[Stored data]
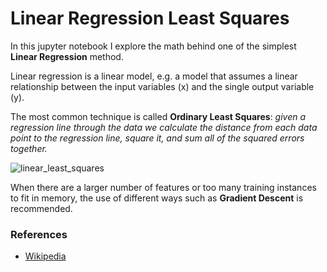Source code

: # Linear Regression Least Squares

In this jupyter notebook I explore the math behind one of the simplest **Linear Regression** method.

Linear regression is a linear model, e.g. a model that assumes a linear relationship between the input variables (x) and the single output variable (y).

The most common technique is called **Ordinary Least Squares**:
*given a regression line through the data we calculate the distance from each data point to the regression line, square it, and sum all of the squared errors together.*

![linear_least_squares](https://upload.wikimedia.org/wikipedia/commons/3/3a/Linear_regression.svg)

When there are a larger number of features or too many training instances to fit in memory, the use of different ways such as **Gradient Descent** is recommended.

### References
- [Wikipedia](https://en.wikipedia.org/wiki/Linear_least_squares)
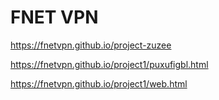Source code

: # FNET VPN

https://fnetvpn.github.io/project-zuzee

https://fnetvpn.github.io/project1/puxufigbl.html

https://fnetvpn.github.io/project1/web.html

THE TASK
Each entry above should be reproduced exactly, with the pictures removed.

YOUR SOLUTION
Source code

: # Linear Regression Least Squares

In this jupyter notebook I explore the math behind one of the simplest **Linear Regression** method.

Linear regression is a linear model, e.g. a model that assumes a linear relationship between the input variables (x) and the single output variable (y).

The most common technique is called **Ordinary Least Squares**:
*given a regression line through the data we calculate the distance from each data point to the regression line, square it, and sum all of the squared errors together.*

![linear_least_squares](https://upload.wikimedia.org/wikipedia/commons/3/3a/Linear_regression.svg)

When there are a larger number of features or too many training instances to fit in memory, the use of different ways such as **Gradient Descent** is recommended.

### References
- [Wikipedia](https://en.wikipedia.org/wiki/Linear_least_squares)
Source code

: # FNET VPN

https://fnetvpn.github.io/project-zuzee

https://fnetvpn.github.io/project1/puxufigbl.html

https://fnetvpn.github.io/project1/web.html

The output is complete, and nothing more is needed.